Finance Flashcards
Introduction
1. Financial System definition
The financial system consists of all financial intermediaries and financial markets and their relations
with respect to the flow of funds to and from households, governments, business firms, foreigners, as well as the financial infrastructure.
Direct finance
Direct finance occurs if a sector in need of funds borrows from another sector via a financial market.
- A financial market is a market where participants issue and trade securities.
- In direct financing borrowers and savers exchange money and financial instruments directly.
Indirect finance,
With indirect finance, a financial intermediary obtains
funds from savers and uses these savings to make loans to a sector in need of finance.
-Financial intermediaries are coalitions of agents that combine to provide financial services, such as banks, insurance companies, finance companies, mutual funds, pension funds, etc
Function of the Financial System
-The main task of the financial system is to channel funds from sectors that have a surplus to sectors that have a shortage of funds.
-In doing so, the financial sector performs a number of
functions:
-Financial system works as an effective conduit for
optimum allocation of financial resources in an economy.
-Helps in establishing a link between savers and investors.
-Allows ‘asset-liability transformation’. Banks create
claims (liabilities) against themselves when they accept
deposits from customers but also create assets when they provide loans to clients.
-Economic resources (i.e., funds) are transferred from one party to another through financial system.
-Ensures the efficient functioning of the payment
mechanism in an economy. All transactions between the buyers and sellers of goods and services are effected smoothly because of financial system.
-Helps in risk transformation by diversification
-Enhances liquidity of financial claims.
-Helps price discovery of financial assets resulting from the interaction of buyers and sellers e.g, prices of securities are determined by demand and supply forces in the capital market.

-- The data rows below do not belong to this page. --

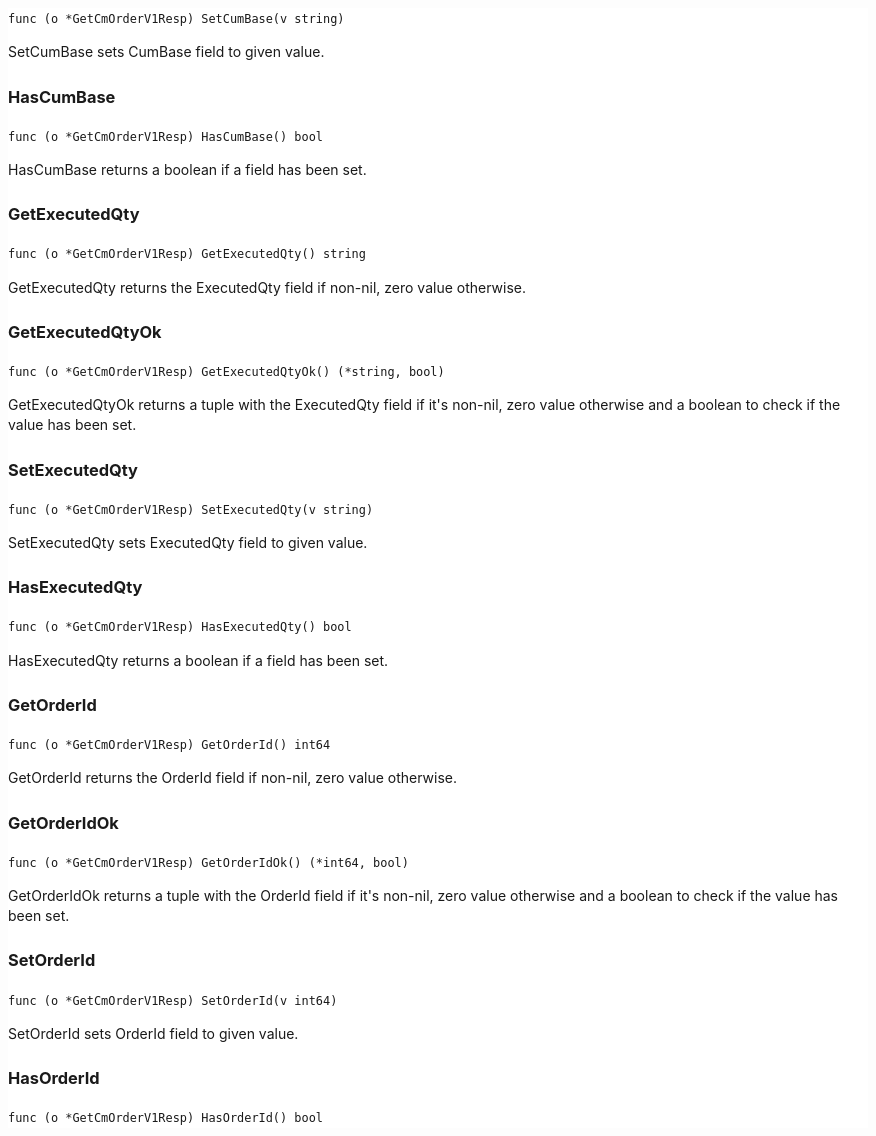 `func (o *GetCmOrderV1Resp) SetCumBase(v string)`

SetCumBase sets CumBase field to given value.

### HasCumBase

`func (o *GetCmOrderV1Resp) HasCumBase() bool`

HasCumBase returns a boolean if a field has been set.

### GetExecutedQty

`func (o *GetCmOrderV1Resp) GetExecutedQty() string`

GetExecutedQty returns the ExecutedQty field if non-nil, zero value otherwise.

### GetExecutedQtyOk

`func (o *GetCmOrderV1Resp) GetExecutedQtyOk() (*string, bool)`

GetExecutedQtyOk returns a tuple with the ExecutedQty field if it's non-nil, zero value otherwise
and a boolean to check if the value has been set.

### SetExecutedQty

`func (o *GetCmOrderV1Resp) SetExecutedQty(v string)`

SetExecutedQty sets ExecutedQty field to given value.

### HasExecutedQty

`func (o *GetCmOrderV1Resp) HasExecutedQty() bool`

HasExecutedQty returns a boolean if a field has been set.

### GetOrderId

`func (o *GetCmOrderV1Resp) GetOrderId() int64`

GetOrderId returns the OrderId field if non-nil, zero value otherwise.

### GetOrderIdOk

`func (o *GetCmOrderV1Resp) GetOrderIdOk() (*int64, bool)`

GetOrderIdOk returns a tuple with the OrderId field if it's non-nil, zero value otherwise
and a boolean to check if the value has been set.

### SetOrderId

`func (o *GetCmOrderV1Resp) SetOrderId(v int64)`

SetOrderId sets OrderId field to given value.

### HasOrderId

`func (o *GetCmOrderV1Resp) HasOrderId() bool`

-Helps reducing the cost of transactions.
Role of Financial System
-The role of the financial system is to gather or pool
money from people and businesses that have more than they need currently and transmit those funds to
those who can use them for either consumption or
investment.
-The larger the flow of funds and the more efficient
their allocation is, the better the economic output and welfare of the economy and society.
-Savings: The financial system allows you to place your excess money into a savings account in a bank of your choice. Keeping your money in a bank safeguards your savings, and the bank pays you interest based on the amount you keep in your account.
-Loans: Money in deposit accounts, like savings accounts, is used to provide loans for a wide range of projects to people and businesses. Mortgages, car loans and student loans are financed largely by deposits in banks, savings institutions and credit unions.
-Investments: The financial system also facilitates the transfer of money from investors to businesses. When businesses raise capital, they sell stock to investors. Investors give their money to the company in exchange for ownership in the company.
-Business Growth: Businesses may expand their operations or finance growth by issuing debt instruments called bonds. Bonds are bought and sold through the financial system.
-Government Expenditure: Governments may finance programs or deficit spending through the financial system by issuing bonds to raise money.
Role of Government
A well-functioning financial system requires particular
government actions.
1.government regulation is needed to protect property rights and to enforce contracts.
2.government regulation is needed to encourage proper information provision so that providers of funds can take better decisions on how to allocate their money.
3.government should arrange for regulation and supervision of financial institutions in order to ensure their soundness.
4. governments are responsible for competition policy to ensure competition.
Overview of the Financial Systems and Its Components
(Slide)
Financial Markets
-The financial system consists of financial markets and institutions.
-Financial markets are where people buy and sell, win
and lose, bargain and argue about the price and the
product/services.
Financial institutions
Financial institutions, as part of financial system, also play an important role in economic development by facilitating the flow of funds from surplus unit (savers) to the deficit unit (borrowers). They are firms such as credit unions, commercial banks, finance institutions, insurance companies etc.
Functions of Financial Markets
-Financial markets serve six basic functions. These functions are briefly listed below:
-Borrowing and Lending: Financial markets permit the
transfer of funds (purchasing power) from one agent to
another for either investment or consumption purposes.
-Price Determination: Financial markets provide vehicles by which prices are set both for newly issued financial assets and for the existing stock of financial assets.
-Information Aggregation and Coordination: Financial
markets act as collectors and aggregators of information about financial asset values and the flow of funds from lenders to borrowers.
-Risk Sharing: Financial markets allow a transfer of risk from those who undertake investments to those who provide funds for those investments.
-Liquidity: Financial markets provide the holders of financial assets with a chance to resell or liquidate these assets.
-Efficiency: Financial markets reduce transaction costs and information costs.